Front-end code edit data
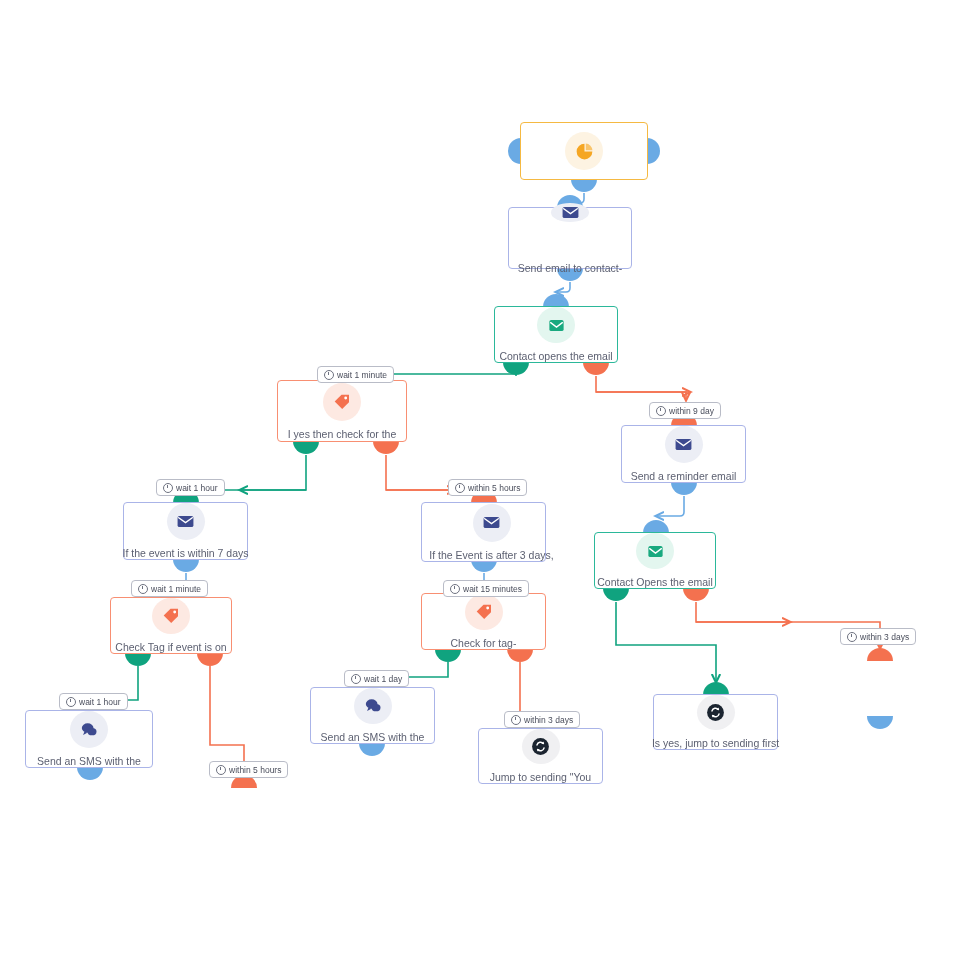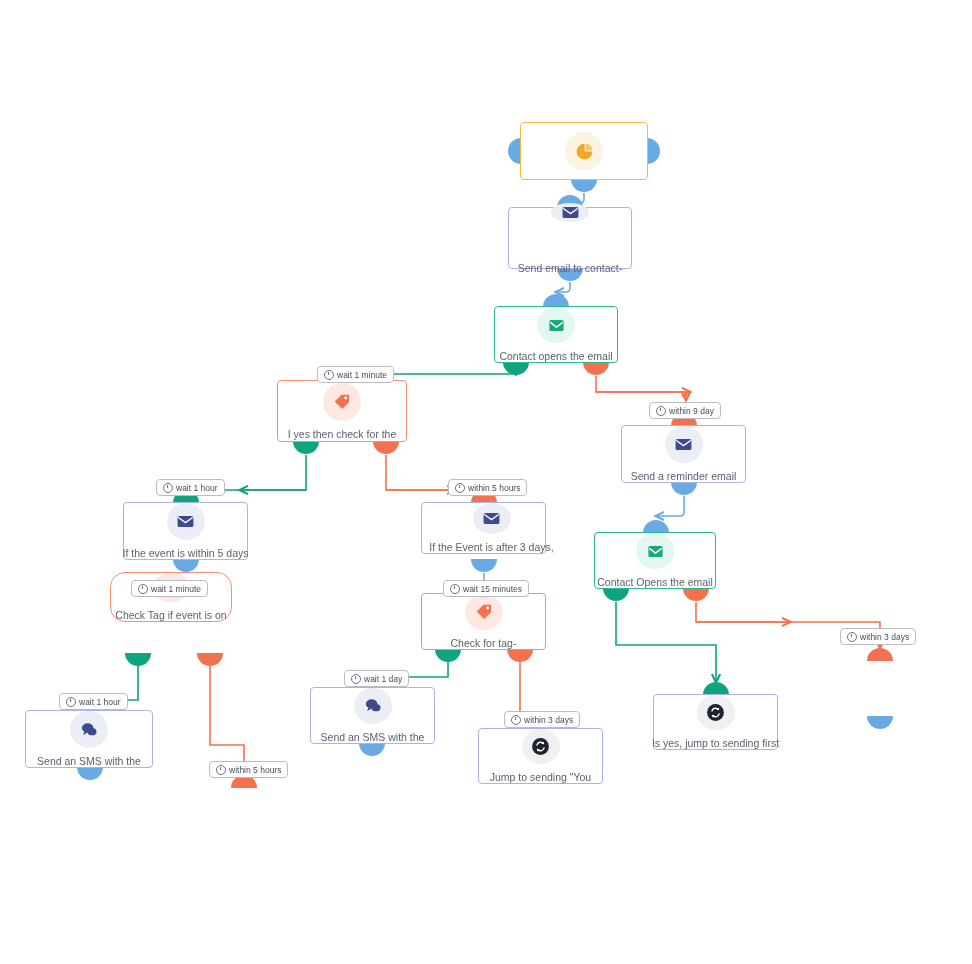--- a/index.html
+++ b/index.html
@@ -197,7 +197,7 @@
           <path d="M3.4 7.2 L12 13.4 L20.6 7.2" fill="none" stroke="#fff" stroke-width="1.7" stroke-linecap="round"></path>
         </svg>
     </span>
-    <span class="label">If the event is within 5 days</span>
+    <span class="label">If the event is within 7 days</span>
   </div>
 
   <div class="node" style="left:421px;top:502px;width:125px;height:52px;padding-left:16px;">

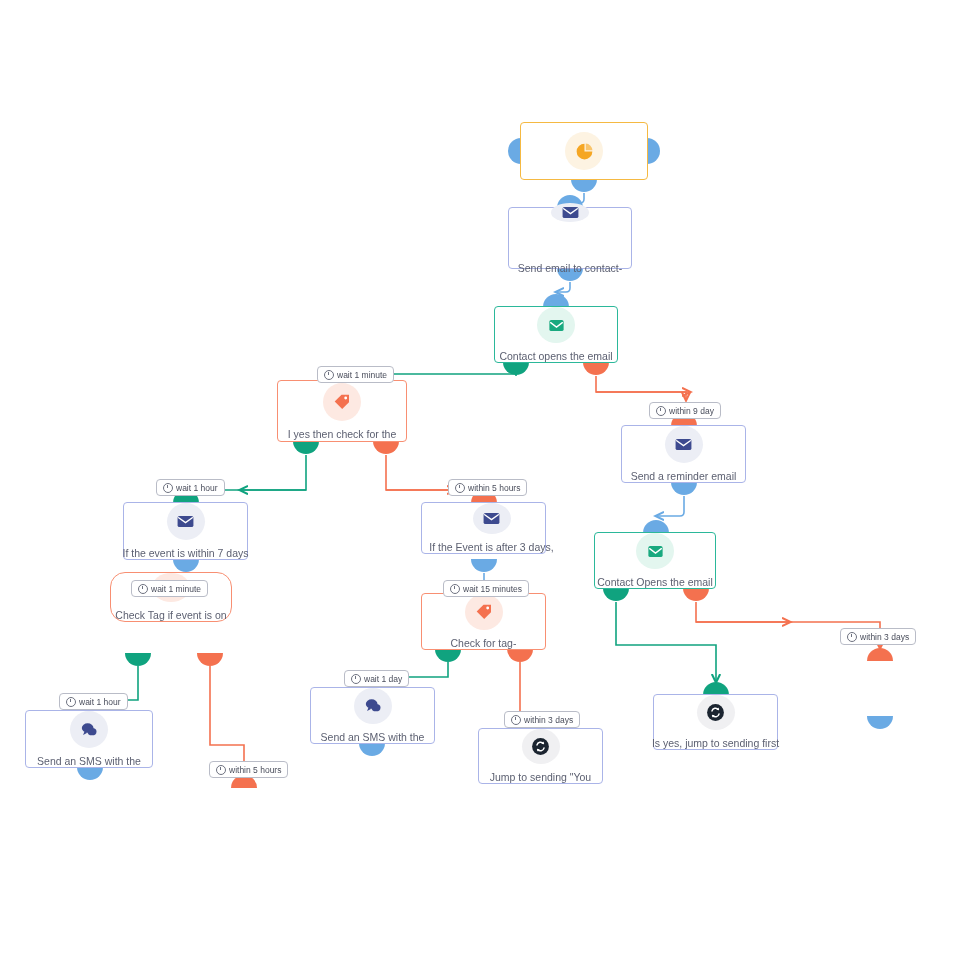--- a/index.html
+++ b/index.html
@@ -200,7 +200,7 @@
     <span class="label">If the event is within 7 days</span>
   </div>
 
-  <div class="node" style="left:421px;top:502px;width:125px;height:52px;padding-left:16px;">
+  <div class="node" style="left:421px;top:502px;width:125px;height:60px;padding-left:16px;">
     <span class="ico blue">
       <svg width="19" height="19" viewBox="0 0 24 24">
           <rect x="2" y="5" width="20" height="14" rx="2.4" fill="#3d4a8f"></rect>

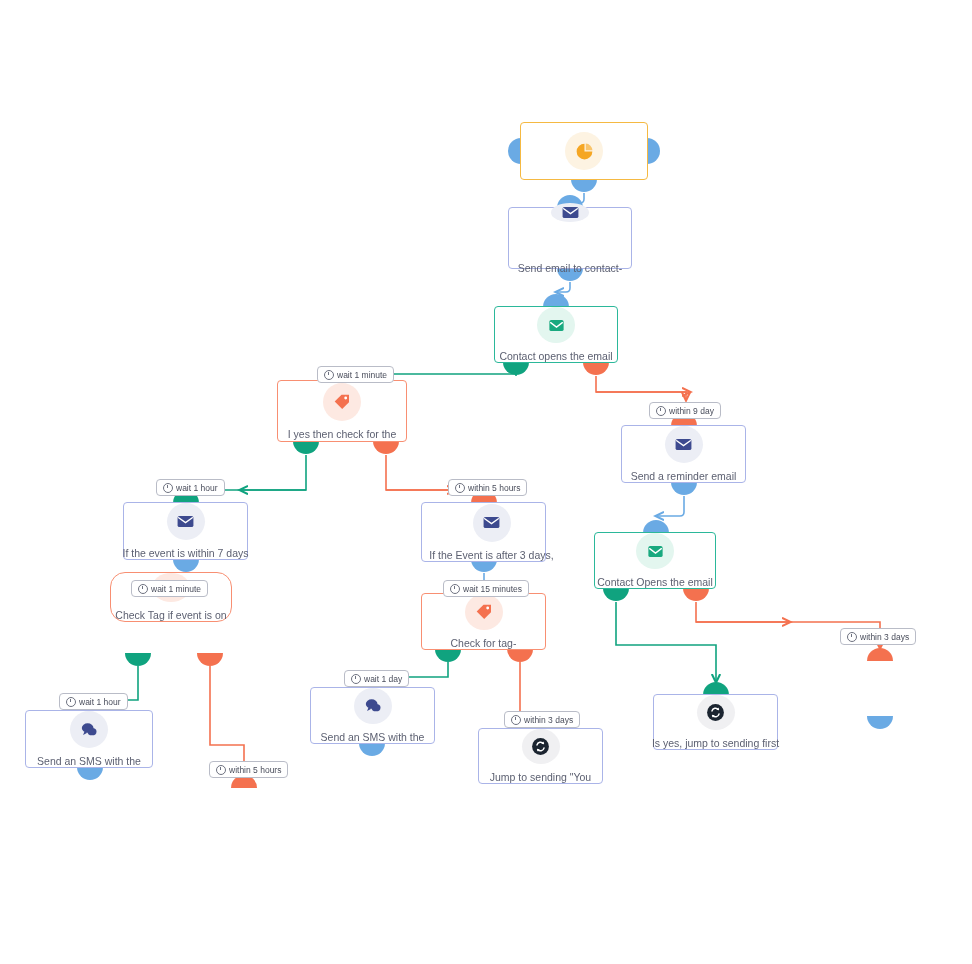--- a/index.html
+++ b/index.html
@@ -210,7 +210,7 @@
     <span class="label">If the Event is after 3 days,</span>
   </div>
 
-  <div class="node accent-tag" style="left:110px;top:572px;width:122px;height:50px;border-radius:15px;">
+  <div class="node accent-tag" style="left:110px;top:597px;width:122px;height:57px;">
     <span class="ico orange">
       <svg width="20" height="20" viewBox="0 0 24 24">
           <path d="M3.2 11.4 L11.4 3.2 L20.4 3.2 L20.4 12.2 L12.2 20.4 Z" fill="#f4714f"></path>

[What the task asks]: Exclude the images and output the lines above exactly.

[Response to the task]:
--- a/index.html
+++ b/index.html
@@ -197,7 +197,7 @@
           <path d="M3.4 7.2 L12 13.4 L20.6 7.2" fill="none" stroke="#fff" stroke-width="1.7" stroke-linecap="round"></path>
         </svg>
     </span>
-    <span class="label">If the event is within 5 days</span>
+    <span class="label">If the event is within 7 days</span>
   </div>
 
   <div class="node" style="left:421px;top:502px;width:125px;height:52px;padding-left:16px;">

--- a/index.html
+++ b/index.html
@@ -200,7 +200,7 @@
     <span class="label">If the event is within 7 days</span>
   </div>
 
-  <div class="node" style="left:421px;top:502px;width:125px;height:52px;padding-left:16px;">
+  <div class="node" style="left:421px;top:502px;width:125px;height:60px;padding-left:16px;">
     <span class="ico blue">
       <svg width="19" height="19" viewBox="0 0 24 24">
           <rect x="2" y="5" width="20" height="14" rx="2.4" fill="#3d4a8f"></rect>

--- a/index.html
+++ b/index.html
@@ -210,7 +210,7 @@
     <span class="label">If the Event is after 3 days,</span>
   </div>
 
-  <div class="node accent-tag" style="left:110px;top:572px;width:122px;height:50px;border-radius:15px;">
+  <div class="node accent-tag" style="left:110px;top:597px;width:122px;height:57px;">
     <span class="ico orange">
       <svg width="20" height="20" viewBox="0 0 24 24">
           <path d="M3.2 11.4 L11.4 3.2 L20.4 3.2 L20.4 12.2 L12.2 20.4 Z" fill="#f4714f"></path>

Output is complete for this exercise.